Вместе с тем у Чухонцева, похоже, нет шлейфа подражателей, что тянется почти за каждым оригинальным поэтом. И понятно почему: не ухватишь утрированно характерные, навязчивые особенности стиля, которые можно бесцеремонно и простодушно растащить на клише. Его семантически богатый и одновременно чуждый экстатике и самолюбованию стих труден и для пародирования. Попытки случались, например, у Александра Иванова, но в них мало юмора, больше натуги, оттого кажется, будто пересмешник метил в кого-то другого.

При невнимательном — и недоброжелательном — прочтении некоторые стихи Чухонцева, прежде всего раннего, с их доверием к читателю и мнимой простотой можно записать по ведомству советской литературы. Но его поэтика иноприродна и “тихой лирике”, и автологическому стилю, столь распространенным в минувшую эпоху — от выдающегося Твардовского до бесцветного Щипачева.

Точность языка Чухонцева можно было бы назвать пушкинской, кабы не затасканность определения до полной нивелировки смысла. Ближайшее типологическое сходство здесь, как ни странно, не с поэтическим явлением, а с прозой — стилем зрелого Чехова. Сложносочиненные дебри Толстого или нервные инверсии и тавтологии Достоевского без особого напряжения писательской техники поддаются формальному копированию, но творчески воссоздать спокойную, внешне открытую любому взору и почти всегда неоднозначную чеховскую фразу куда сложнее.

Параллель с Чеховым — конечно же, не более чем рабочая аналогия. Чухонцев ни в коем случае не пишет прозу средствами стиха. Но так же, как и в случае с Антоном Павловичем, его стиль выглядит то ясным до прозрачности, то захватывающе глубоким, словно текст подстраивается под восприятие разных читателей. Все зависит от точки зрения. Буквально одни и те же строки можно воспринимать импрессионистски-музыкально, следя лишь за легкостью интонации и богатством эвфонии, а можно рациональным усилием погрузиться в исследование кровеносной системы смыслов, оценивая уже не качество звука, а логику знака:

А лишила муза разума —
ничего не говори,
справа ли налево сказано,
вспять ли писано — смотри —

тьма египетская: случаем,
как квадратное письмо,
каменное и летучее
моисеево клеймо

с арабесками кириллицы,
тот реликтовый глагол,
где пресуществиться силится
шпато-кварцевый раскол

в инобытие, и сущее,
письменный смешав гранит,
всей архаикой цветущею
весть нездешнюю хранит.

[Элементы, перечисленные в наборе данных]
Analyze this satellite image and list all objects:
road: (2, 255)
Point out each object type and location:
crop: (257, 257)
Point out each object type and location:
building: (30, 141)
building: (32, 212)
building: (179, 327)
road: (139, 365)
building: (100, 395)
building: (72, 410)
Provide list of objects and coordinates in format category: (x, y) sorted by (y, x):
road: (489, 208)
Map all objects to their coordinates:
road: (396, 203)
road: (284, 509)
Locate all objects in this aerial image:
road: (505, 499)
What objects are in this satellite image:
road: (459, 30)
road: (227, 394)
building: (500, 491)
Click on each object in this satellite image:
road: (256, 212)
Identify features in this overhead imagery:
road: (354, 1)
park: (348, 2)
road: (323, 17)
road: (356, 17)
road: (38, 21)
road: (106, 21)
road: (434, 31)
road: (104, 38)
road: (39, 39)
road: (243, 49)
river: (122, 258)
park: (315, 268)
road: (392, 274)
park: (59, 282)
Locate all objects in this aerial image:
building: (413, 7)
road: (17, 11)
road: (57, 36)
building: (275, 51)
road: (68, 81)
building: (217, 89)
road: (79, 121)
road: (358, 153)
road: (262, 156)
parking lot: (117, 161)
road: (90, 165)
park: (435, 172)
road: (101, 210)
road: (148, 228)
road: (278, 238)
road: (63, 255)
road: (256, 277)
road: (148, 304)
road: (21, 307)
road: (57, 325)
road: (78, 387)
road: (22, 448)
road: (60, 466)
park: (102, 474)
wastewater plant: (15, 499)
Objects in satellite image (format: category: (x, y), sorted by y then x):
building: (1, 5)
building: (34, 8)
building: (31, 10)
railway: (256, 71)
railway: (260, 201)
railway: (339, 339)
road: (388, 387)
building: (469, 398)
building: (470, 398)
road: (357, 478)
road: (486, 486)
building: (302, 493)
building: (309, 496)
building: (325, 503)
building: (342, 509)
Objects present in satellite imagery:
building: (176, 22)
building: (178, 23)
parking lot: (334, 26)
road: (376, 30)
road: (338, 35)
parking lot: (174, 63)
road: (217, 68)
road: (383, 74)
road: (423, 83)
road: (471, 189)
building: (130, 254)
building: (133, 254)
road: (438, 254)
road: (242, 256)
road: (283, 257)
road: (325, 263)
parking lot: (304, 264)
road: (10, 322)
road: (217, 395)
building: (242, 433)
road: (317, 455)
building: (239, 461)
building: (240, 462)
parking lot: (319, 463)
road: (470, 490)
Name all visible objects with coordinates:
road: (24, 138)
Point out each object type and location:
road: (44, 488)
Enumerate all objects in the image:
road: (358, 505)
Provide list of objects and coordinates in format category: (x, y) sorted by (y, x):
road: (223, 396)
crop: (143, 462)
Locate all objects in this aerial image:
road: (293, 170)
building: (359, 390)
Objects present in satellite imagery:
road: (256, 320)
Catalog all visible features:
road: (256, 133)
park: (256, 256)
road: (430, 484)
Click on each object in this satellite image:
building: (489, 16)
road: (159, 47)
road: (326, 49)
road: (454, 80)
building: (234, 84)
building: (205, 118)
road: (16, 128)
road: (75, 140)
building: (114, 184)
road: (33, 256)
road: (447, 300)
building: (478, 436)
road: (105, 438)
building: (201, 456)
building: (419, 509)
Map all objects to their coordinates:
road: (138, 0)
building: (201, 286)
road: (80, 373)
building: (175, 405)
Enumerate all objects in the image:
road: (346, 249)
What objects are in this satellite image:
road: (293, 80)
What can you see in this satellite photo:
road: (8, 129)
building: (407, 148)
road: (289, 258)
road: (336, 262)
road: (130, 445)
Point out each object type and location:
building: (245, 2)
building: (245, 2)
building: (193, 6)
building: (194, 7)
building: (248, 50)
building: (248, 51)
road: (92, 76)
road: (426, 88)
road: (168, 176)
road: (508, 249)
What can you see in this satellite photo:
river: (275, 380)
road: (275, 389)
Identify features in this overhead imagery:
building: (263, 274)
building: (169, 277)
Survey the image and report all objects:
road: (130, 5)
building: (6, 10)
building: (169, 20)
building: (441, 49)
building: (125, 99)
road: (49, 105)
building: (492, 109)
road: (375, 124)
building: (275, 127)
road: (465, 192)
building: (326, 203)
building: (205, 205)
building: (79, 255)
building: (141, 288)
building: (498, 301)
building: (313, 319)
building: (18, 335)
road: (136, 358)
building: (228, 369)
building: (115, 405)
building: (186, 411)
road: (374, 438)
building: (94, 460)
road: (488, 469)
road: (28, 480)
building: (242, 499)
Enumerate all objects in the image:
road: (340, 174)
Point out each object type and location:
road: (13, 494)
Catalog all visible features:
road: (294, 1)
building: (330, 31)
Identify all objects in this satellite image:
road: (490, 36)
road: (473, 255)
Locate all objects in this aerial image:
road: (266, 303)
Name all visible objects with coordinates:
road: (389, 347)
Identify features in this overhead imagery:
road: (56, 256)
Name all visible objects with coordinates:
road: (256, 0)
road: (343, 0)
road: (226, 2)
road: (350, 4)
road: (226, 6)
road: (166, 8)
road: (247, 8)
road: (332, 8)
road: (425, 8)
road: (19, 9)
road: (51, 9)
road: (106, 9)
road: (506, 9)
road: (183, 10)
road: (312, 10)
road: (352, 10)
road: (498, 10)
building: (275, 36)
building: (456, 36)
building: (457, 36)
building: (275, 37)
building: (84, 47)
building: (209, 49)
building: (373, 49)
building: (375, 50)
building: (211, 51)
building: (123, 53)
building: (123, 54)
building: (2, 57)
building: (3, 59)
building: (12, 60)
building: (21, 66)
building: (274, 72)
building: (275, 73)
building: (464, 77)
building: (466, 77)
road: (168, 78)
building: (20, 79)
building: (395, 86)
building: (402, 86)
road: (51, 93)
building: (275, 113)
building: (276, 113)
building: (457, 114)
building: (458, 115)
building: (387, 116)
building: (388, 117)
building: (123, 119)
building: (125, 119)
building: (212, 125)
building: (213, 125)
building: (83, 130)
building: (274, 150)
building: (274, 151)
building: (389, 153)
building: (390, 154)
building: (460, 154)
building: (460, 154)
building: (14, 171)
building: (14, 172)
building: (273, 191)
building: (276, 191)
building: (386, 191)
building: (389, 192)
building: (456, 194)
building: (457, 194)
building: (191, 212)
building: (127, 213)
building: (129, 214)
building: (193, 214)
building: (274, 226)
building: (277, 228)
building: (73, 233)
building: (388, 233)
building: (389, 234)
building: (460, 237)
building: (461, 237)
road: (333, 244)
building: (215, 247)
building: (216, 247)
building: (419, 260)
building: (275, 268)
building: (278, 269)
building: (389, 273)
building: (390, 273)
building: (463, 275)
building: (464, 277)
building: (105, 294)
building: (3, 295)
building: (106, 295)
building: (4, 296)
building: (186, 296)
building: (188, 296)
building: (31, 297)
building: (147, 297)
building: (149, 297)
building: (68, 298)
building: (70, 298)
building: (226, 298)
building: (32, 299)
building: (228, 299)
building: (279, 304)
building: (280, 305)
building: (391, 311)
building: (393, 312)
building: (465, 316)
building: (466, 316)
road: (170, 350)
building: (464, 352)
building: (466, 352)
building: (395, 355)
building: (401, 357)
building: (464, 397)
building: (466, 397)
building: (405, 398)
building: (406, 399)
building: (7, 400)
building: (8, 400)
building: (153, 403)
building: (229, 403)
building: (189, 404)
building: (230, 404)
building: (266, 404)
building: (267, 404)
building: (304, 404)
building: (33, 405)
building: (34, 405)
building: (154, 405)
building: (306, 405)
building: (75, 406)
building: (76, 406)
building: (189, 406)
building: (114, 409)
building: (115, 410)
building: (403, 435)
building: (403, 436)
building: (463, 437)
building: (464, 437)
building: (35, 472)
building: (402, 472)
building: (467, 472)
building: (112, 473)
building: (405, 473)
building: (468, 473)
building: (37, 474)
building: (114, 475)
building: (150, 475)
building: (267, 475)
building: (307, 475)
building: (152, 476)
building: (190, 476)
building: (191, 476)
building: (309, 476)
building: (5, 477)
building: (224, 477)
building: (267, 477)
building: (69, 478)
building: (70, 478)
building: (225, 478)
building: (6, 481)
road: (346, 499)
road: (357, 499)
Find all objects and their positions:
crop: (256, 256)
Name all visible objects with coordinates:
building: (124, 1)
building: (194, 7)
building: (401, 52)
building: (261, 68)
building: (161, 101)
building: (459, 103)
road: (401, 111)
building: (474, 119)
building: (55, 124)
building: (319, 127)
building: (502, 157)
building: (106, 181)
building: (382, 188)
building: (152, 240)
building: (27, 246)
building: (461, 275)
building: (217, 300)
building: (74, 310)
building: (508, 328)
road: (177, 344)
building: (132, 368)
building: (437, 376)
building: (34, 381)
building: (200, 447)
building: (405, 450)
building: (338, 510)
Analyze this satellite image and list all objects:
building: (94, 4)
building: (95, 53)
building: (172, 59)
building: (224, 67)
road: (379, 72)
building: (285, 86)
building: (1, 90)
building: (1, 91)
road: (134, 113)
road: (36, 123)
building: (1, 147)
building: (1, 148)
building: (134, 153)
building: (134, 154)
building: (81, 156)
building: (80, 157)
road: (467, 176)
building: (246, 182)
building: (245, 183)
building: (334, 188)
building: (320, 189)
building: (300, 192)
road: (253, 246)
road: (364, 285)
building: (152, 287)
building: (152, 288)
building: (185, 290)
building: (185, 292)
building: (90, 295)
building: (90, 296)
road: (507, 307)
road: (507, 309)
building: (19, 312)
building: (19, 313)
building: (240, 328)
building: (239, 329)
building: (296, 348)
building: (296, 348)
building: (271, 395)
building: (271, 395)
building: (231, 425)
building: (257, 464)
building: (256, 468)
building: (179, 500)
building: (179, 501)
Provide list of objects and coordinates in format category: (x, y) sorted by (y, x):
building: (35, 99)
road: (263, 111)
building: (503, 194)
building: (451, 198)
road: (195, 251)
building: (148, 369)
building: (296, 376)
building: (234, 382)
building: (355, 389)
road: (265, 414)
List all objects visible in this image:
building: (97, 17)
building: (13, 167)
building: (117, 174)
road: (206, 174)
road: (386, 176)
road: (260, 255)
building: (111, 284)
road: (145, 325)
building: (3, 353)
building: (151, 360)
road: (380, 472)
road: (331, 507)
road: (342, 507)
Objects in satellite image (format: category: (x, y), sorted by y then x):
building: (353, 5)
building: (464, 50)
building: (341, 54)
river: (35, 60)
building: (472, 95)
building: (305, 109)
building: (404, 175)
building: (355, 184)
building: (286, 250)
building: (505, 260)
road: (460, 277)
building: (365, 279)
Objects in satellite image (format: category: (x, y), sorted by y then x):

Условие задачи 1 -> Согласуются ли с текстом о Чухонцеве следующие утверждения? Ответьте «да» или «нет» и приведите решающие слова текста дословно. (а) За Чухонцевым тянется шлейф подражателей. (б) Ближайшее типологическое сходство языка Чухонцева автор находит со стилем зрелого Чехова. (в) Чухонцев пишет прозу средствами стиха.
Условие задачи 2 -> Процитируйте из текста о Чухонцеве отрывок от слов «При невнимательном —» до слов «фразу куда сложнее.».

Решение задачи 1 ->
(а) Нет: «у Чухонцева, похоже, нет шлейфа подражателей».
(б) Да: «Ближайшее типологическое сходство здесь, как ни странно, не с поэтическим явлением, а с прозой — стилем зрелого Чехова».
(в) Нет: «Чухонцев ни в коем случае не пишет прозу средствами стиха».

Решение задачи 2 ->
При невнимательном — и недоброжелательном — прочтении некоторые стихи Чухонцева, прежде всего раннего, с их доверием к читателю и мнимой простотой можно записать по ведомству советской литературы. Но его поэтика иноприродна и “тихой лирике”, и автологическому стилю, столь распространенным в минувшую эпоху — от выдающегося Твардовского до бесцветного Щипачева.

Точность языка Чухонцева можно было бы назвать пушкинской, кабы не затасканность определения до полной нивелировки смысла. Ближайшее типологическое сходство здесь, как ни странно, не с поэтическим явлением, а с прозой — стилем зрелого Чехова. Сложносочиненные дебри Толстого или нервные инверсии и тавтологии Достоевского без особого напряжения писательской техники поддаются формальному копированию, но творчески воссоздать спокойную, внешне открытую любому взору и почти всегда неоднозначную чеховскую фразу куда сложнее.